Latest

ChatGPT Achieves 85% in Professional-Level Neurology Exam

ChatGPT Surpasses Human Average with 85% Achievement in Neurology Exam

A groundbreaking study recently conducted to evaluate the performance of large language models (LLMs) in neurology board-style examinations has produced astonishing results. Utilizing a question bank approved by the esteemed American Board of Psychiatry and Neurology, researchers gained valuable insights into the capabilities of these advanced language models.

The study focused on two versions of the LLM ChatGPT, namely version 3.5 and version 4, comparing their performance. The findings unequivocally demonstrated that LLM 2 outperformed its predecessor significantly, exceeding even the average score achieved by human neurology professionals.

Impressively, LLM 2 accurately answered a staggering 85.0% of the questions posed during the examination. In contrast, the mean human score stood at 73.8%. This groundbreaking data strongly suggests that large language models, with further advancements and enhancements, have the potential to revolutionize clinical neurology and improve healthcare outcomes.

Interestingly, the previous model, LLM 1, also showcased satisfactory performance, albeit slightly below the human average, achieving a commendable score of 66.8%. Both models consistently displayed confidence in their language, regardless of the accuracy of their answers, indicating room for improvement in future iterations.

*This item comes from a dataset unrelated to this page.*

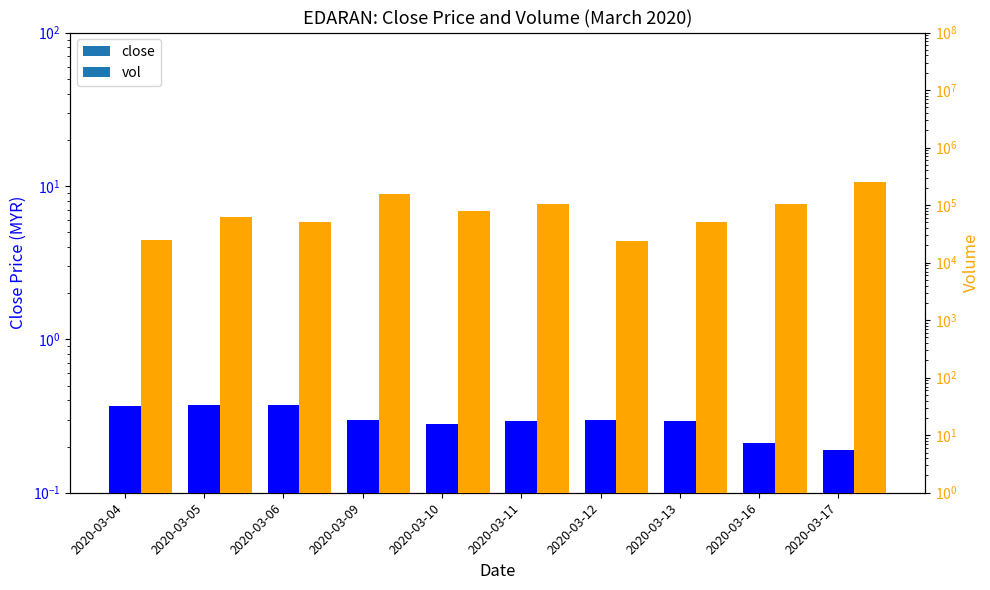

Between 2020-03-06 and 2020-03-11, which series saw the biggest shift?

vol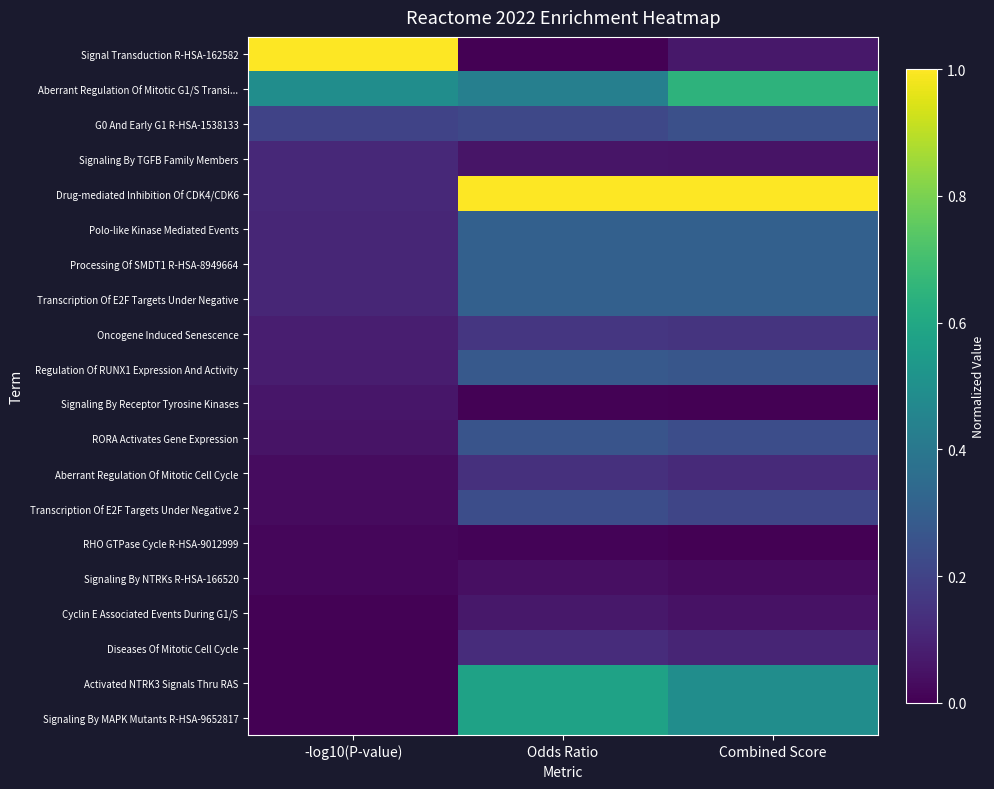

What is the spread (max minus min) of values at -log10(P-value)?

1.0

The study further categorized questions into lower-order and higher-order based on the Bloom taxonomy. Both models exhibited superior performance on lower-order questions. However, LLM 2 exhibited exceptional competence in both lower and higher-order questions, affirming its versatility and high cognitive abilities.

The remarkable achievement of ChatGPT in this neurology exam ushers in an era of exciting possibilities for integrating large language models into clinical practice and transforming the field of neuroscience.